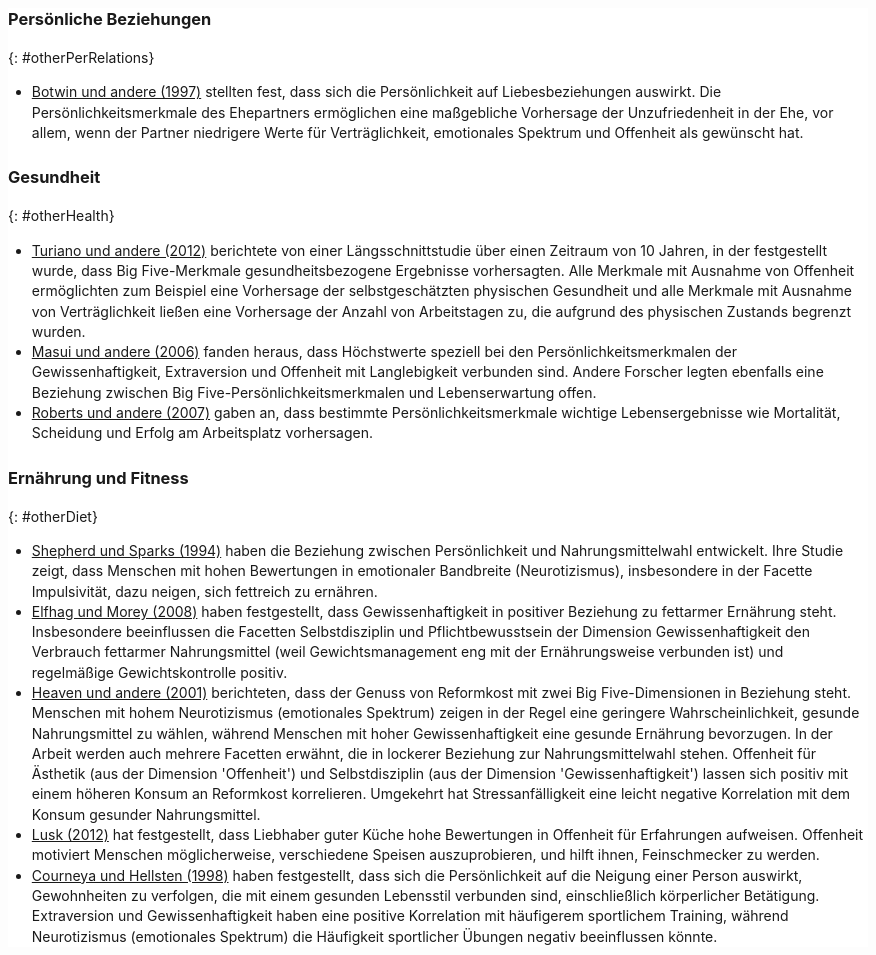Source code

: ### Persönliche Beziehungen
{: #otherPerRelations}

-   [Botwin und andere (1997)](/docs/services/personality-insights?topic=personality-insights-references#botwin1997) stellten fest, dass sich die Persönlichkeit auf Liebesbeziehungen auswirkt. Die Persönlichkeitsmerkmale des Ehepartners ermöglichen eine maßgebliche Vorhersage der Unzufriedenheit in der Ehe, vor allem, wenn der Partner niedrigere Werte für Verträglichkeit, emotionales Spektrum und Offenheit als gewünscht hat.

### Gesundheit
{: #otherHealth}

-   [Turiano und andere (2012)](/docs/services/personality-insights?topic=personality-insights-references#turiano2012) berichtete von einer Längsschnittstudie über einen Zeitraum von 10 Jahren, in der festgestellt wurde, dass Big Five-Merkmale gesundheitsbezogene Ergebnisse vorhersagten. Alle Merkmale mit Ausnahme von Offenheit ermöglichten zum Beispiel eine Vorhersage der selbstgeschätzten physischen Gesundheit und alle Merkmale mit Ausnahme von Verträglichkeit ließen eine Vorhersage der Anzahl von Arbeitstagen zu, die aufgrund des physischen Zustands begrenzt wurden.
-   [Masui und andere (2006)](/docs/services/personality-insights?topic=personality-insights-references#masui2006) fanden heraus, dass Höchstwerte speziell bei den Persönlichkeitsmerkmalen der Gewissenhaftigkeit, Extraversion und Offenheit mit Langlebigkeit verbunden sind. Andere Forscher legten ebenfalls eine Beziehung zwischen Big Five-Persönlichkeitsmerkmalen und Lebenserwartung offen.
-   [Roberts und andere (2007)](/docs/services/personality-insights?topic=personality-insights-references#roberts2007) gaben an, dass bestimmte Persönlichkeitsmerkmale wichtige Lebensergebnisse wie Mortalität, Scheidung und Erfolg am Arbeitsplatz vorhersagen.

### Ernährung und Fitness
{: #otherDiet}

-   [Shepherd und Sparks (1994)](/docs/services/personality-insights?topic=personality-insights-references#shepherd1994) haben die Beziehung zwischen Persönlichkeit und Nahrungsmittelwahl entwickelt. Ihre Studie zeigt, dass Menschen mit hohen Bewertungen in emotionaler Bandbreite (Neurotizismus), insbesondere in der Facette Impulsivität, dazu neigen, sich fettreich zu ernähren.
-   [Elfhag und Morey (2008)](/docs/services/personality-insights?topic=personality-insights-references#elfhag2008) haben festgestellt, dass Gewissenhaftigkeit in positiver Beziehung zu fettarmer Ernährung steht. Insbesondere beeinflussen die Facetten Selbstdisziplin und Pflichtbewusstsein der Dimension Gewissenhaftigkeit den Verbrauch fettarmer Nahrungsmittel (weil Gewichtsmanagement eng mit der Ernährungsweise verbunden ist) und regelmäßige Gewichtskontrolle positiv.
-   [Heaven und andere (2001)](/docs/services/personality-insights?topic=personality-insights-references#heaven2001) berichteten, dass der Genuss von Reformkost mit zwei Big Five-Dimensionen in Beziehung steht. Menschen mit hohem Neurotizismus (emotionales Spektrum) zeigen in der Regel eine geringere Wahrscheinlichkeit, gesunde Nahrungsmittel zu wählen, während Menschen mit hoher Gewissenhaftigkeit eine gesunde Ernährung bevorzugen. In der Arbeit werden auch mehrere Facetten erwähnt, die in lockerer Beziehung zur Nahrungsmittelwahl stehen. Offenheit für Ästhetik (aus der Dimension 'Offenheit') und Selbstdisziplin (aus der Dimension 'Gewissenhaftigkeit') lassen sich positiv mit einem höheren Konsum an Reformkost korrelieren. Umgekehrt hat Stressanfälligkeit eine leicht negative Korrelation mit dem Konsum gesunder Nahrungsmittel.
-   [Lusk (2012)](/docs/services/personality-insights?topic=personality-insights-references#lusk2012) hat festgestellt, dass Liebhaber guter Küche hohe Bewertungen in Offenheit für Erfahrungen aufweisen. Offenheit motiviert Menschen möglicherweise, verschiedene Speisen auszuprobieren, und hilft ihnen, Feinschmecker zu werden.
-   [Courneya und Hellsten (1998)](/docs/services/personality-insights?topic=personality-insights-references#courneya1998) haben festgestellt, dass sich die Persönlichkeit auf die Neigung einer Person auswirkt, Gewohnheiten zu verfolgen, die mit einem gesunden Lebensstil verbunden sind, einschließlich körperlicher Betätigung. Extraversion und Gewissenhaftigkeit haben eine positive Korrelation mit häufigerem sportlichem Training, während Neurotizismus (emotionales Spektrum) die Häufigkeit sportlicher Übungen negativ beeinflussen könnte.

********

• Description of the task
Please go through the material and return each line where the word "Selbstdisziplin" appears.

• Written solution
-   [Elfhag und Morey (2008)](/docs/services/personality-insights?topic=personality-insights-references#elfhag2008) haben festgestellt, dass Gewissenhaftigkeit in positiver Beziehung zu fettarmer Ernährung steht. Insbesondere beeinflussen die Facetten Selbstdisziplin und Pflichtbewusstsein der Dimension Gewissenhaftigkeit den Verbrauch fettarmer Nahrungsmittel (weil Gewichtsmanagement eng mit der Ernährungsweise verbunden ist) und regelmäßige Gewichtskontrolle positiv.
-   [Heaven und andere (2001)](/docs/services/personality-insights?topic=personality-insights-references#heaven2001) berichteten, dass der Genuss von Reformkost mit zwei Big Five-Dimensionen in Beziehung steht. Menschen mit hohem Neurotizismus (emotionales Spektrum) zeigen in der Regel eine geringere Wahrscheinlichkeit, gesunde Nahrungsmittel zu wählen, während Menschen mit hoher Gewissenhaftigkeit eine gesunde Ernährung bevorzugen. In der Arbeit werden auch mehrere Facetten erwähnt, die in lockerer Beziehung zur Nahrungsmittelwahl stehen. Offenheit für Ästhetik (aus der Dimension 'Offenheit') und Selbstdisziplin (aus der Dimension 'Gewissenhaftigkeit') lassen sich positiv mit einem höheren Konsum an Reformkost korrelieren. Umgekehrt hat Stressanfälligkeit eine leicht negative Korrelation mit dem Konsum gesunder Nahrungsmittel.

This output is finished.